Often, activist groups will have a list of supporters and they will need to know which riding those supporters live in. The easiest way to do this is to use a paid platform such as NationBuilder which has this built in. But that costs money and often groups do not have the money for that. For only marginally more work, you can do it for free using Open Refine and Open North.
Open Refine is an open source application for “working with messy data”. Originally built by Google it has been released to the public and is used by data nerds the world over. A lot of librarians, statisticians, or scientists use it but it can also be a lifesaver for activists working with data. We’re going to cover only one way to use it.
It’s extremely powerful and worth investing some time to learn. Note that using Open Refine, your data never goes to Google so you do not have to worry about Google using it in ways you do not want.
Step one: get the Open Refine application.
It’s available at openrefine.org/download.html and works on Windows, Mac or Linux. These instructions are going to cover the Windows version but they all run very similarly.
There is nothing to install on Windows. Just download the zip file, and put the files somewhere on your computer where you’ll be able to find them again.
Step two: Create a project
Open the application and you’ll be asked to open a project. You’ll likely not have any, and you have to make a new project every time you want to work with a new data set, so move to “Create a project”.
Here you pick the files you want to work with. It can accept Excel, CSV, and a large number of other data sources.
On the next screen, you will see how the file is seen by OpenRefine. Down at the bottom, you can adjust any of the parameters but it usually does a good job of getting them correct out of the box. This guide is going to assume that you are just accepting the defaults.
Put a name in the “Project name” dialog (upper right corner) and hit the “Create project” button.
Depending on the speed of your computer and the size of the file, you will move to a new screen that will display the number of rows in big print near the top and will display a sample of the data. The default is to show you 10 rows but you can up that to 50 rows if that’s helpful.
The above screen video is using sample data.
Step three: Fetch the Open North data
Now, find the column that has the postal code in it and click on the downward pointing arrow next to the column title.
You are looking for the “Edit Column” menu item, and want to select “Add column by fetching URLs” from the menu that slides out to the right.
This is where things can get complicated but I’ll give you the code so it works!
Firstly, I should say:
This operation sends your postal code data to the servers run by Open North. Open North is a Canadian non-profit which is mandated to make government data open to the public. They have an application interface, or API, which allows you to push a postal code and get a bunch of information about the layers of government in that place.
Start by filling in the “New column name” with a name. Something like “Riding” would be appropriate. And reduce the throttle delay down to 1000 milliseconds.
In the Expression box replace “value” with this:
"http://represent.opennorth.ca/postcodes/"+replace(value," ", "")

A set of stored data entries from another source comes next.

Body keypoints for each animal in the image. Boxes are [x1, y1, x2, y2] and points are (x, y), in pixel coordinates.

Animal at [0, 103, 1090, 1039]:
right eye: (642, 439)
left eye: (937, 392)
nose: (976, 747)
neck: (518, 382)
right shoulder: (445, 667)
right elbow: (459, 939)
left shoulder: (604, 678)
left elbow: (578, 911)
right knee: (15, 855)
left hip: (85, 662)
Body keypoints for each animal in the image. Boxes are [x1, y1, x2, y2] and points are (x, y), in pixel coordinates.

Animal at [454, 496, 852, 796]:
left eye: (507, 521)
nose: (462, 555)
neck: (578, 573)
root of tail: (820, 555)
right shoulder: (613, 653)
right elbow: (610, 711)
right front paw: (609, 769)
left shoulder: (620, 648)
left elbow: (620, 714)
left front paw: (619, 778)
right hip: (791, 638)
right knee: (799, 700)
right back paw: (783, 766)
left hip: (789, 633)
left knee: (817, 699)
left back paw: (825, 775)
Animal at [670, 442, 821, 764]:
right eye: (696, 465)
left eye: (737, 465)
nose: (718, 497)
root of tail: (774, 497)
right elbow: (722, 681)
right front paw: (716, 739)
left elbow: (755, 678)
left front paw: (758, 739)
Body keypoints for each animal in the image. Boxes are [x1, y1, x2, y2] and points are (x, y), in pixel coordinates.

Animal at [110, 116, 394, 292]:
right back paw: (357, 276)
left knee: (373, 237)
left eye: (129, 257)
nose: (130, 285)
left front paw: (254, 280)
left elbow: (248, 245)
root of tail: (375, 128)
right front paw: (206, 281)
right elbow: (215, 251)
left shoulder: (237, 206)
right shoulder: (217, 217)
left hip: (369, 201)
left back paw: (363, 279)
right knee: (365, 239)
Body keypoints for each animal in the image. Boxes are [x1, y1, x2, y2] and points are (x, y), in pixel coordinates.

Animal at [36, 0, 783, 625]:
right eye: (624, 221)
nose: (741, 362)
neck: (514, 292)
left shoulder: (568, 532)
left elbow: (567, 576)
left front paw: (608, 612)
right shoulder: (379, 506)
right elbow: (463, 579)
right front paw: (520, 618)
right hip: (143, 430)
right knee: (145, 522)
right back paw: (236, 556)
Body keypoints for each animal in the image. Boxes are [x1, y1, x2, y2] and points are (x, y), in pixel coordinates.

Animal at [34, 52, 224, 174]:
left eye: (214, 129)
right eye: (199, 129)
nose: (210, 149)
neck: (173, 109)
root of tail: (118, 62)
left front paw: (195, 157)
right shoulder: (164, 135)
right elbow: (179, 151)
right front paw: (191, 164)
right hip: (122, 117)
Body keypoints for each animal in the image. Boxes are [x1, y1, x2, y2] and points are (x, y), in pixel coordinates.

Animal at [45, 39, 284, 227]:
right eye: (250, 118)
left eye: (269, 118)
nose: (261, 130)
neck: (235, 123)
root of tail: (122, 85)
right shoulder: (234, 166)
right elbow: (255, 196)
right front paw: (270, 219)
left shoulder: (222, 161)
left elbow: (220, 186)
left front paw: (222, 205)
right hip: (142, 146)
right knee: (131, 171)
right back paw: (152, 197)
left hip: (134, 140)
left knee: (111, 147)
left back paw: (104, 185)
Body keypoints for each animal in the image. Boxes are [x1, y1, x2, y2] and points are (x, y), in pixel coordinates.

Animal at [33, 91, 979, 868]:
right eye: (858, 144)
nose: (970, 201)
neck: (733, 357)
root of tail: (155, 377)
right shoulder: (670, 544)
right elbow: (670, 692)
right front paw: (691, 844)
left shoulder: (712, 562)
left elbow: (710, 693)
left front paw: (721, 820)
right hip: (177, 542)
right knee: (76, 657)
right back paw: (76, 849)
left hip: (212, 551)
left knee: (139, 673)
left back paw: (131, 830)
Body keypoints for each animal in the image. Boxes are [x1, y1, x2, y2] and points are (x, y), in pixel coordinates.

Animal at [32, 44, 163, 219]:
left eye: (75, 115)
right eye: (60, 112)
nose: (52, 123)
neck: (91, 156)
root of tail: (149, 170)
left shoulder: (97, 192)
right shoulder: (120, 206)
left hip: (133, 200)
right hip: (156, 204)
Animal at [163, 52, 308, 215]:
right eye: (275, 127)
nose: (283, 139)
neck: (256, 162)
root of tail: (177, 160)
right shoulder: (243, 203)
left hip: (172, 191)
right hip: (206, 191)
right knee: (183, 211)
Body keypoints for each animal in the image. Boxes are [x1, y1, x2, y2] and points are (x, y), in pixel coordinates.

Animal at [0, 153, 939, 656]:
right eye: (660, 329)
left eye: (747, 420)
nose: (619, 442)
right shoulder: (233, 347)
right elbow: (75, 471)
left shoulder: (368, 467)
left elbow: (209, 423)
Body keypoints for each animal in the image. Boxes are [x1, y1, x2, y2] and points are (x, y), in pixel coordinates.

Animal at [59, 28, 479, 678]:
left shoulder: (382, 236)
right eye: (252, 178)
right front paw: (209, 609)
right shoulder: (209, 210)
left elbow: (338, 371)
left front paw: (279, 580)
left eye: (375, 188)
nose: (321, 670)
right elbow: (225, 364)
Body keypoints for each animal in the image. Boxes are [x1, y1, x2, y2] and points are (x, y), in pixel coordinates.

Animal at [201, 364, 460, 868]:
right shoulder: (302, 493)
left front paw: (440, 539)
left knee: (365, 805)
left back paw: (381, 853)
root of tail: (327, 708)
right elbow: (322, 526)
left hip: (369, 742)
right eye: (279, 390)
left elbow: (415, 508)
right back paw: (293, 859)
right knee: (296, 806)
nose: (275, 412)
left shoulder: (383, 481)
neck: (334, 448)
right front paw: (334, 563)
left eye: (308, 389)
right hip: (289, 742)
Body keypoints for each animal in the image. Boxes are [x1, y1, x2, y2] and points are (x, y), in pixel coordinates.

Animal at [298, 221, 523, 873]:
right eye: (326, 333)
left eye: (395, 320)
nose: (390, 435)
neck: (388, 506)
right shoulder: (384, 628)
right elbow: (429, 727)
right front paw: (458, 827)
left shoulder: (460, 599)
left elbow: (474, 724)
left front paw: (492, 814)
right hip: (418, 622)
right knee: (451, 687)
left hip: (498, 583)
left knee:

Now hit the “OK” button at the bottom of the box and it will begin work. Depending on the size of your file and the load on the Open North server, it may take a while. The counter will tell you how much longer you have until it completes.
Step four: Make the data result human readable
If you look at the new Riding column it will be hard to understand. That’s the response from the Open North database. It’s not supposed to be read by humans. We need to tell Open Refine to clean it up and focus in on the data we want.
Right click on the downward arrow at the top of the column again, but this time go to “Edit Cells” and then “Transform”. In the Expression box replace “value” with this:
value.parseJson().boundaries_centroid[3].parseJson().name
The number [3] is important. It specifies which part of the data you want. 3 is for the federal level. You can use 0 for provincial level. If you are looking for the name of the local representative rather than the riding name, you can change the part of the code from “boundaries_centroid” to “representatives_centroid”.
Once you see the desired data in the preview, it’s time to hit “Ok”.
Again depending on the size of your data set, this might take time to process though less than the previous operation.
Step five: Export your data back out again
You should now have a column in the file with the riding names! Congratulations!
Oh, you want to use this data now? That makes sense and is fairly easy to do.
Use the “Export” button in the upper right corner to export the data back out of Open Refine in any of many different file types. And you are done!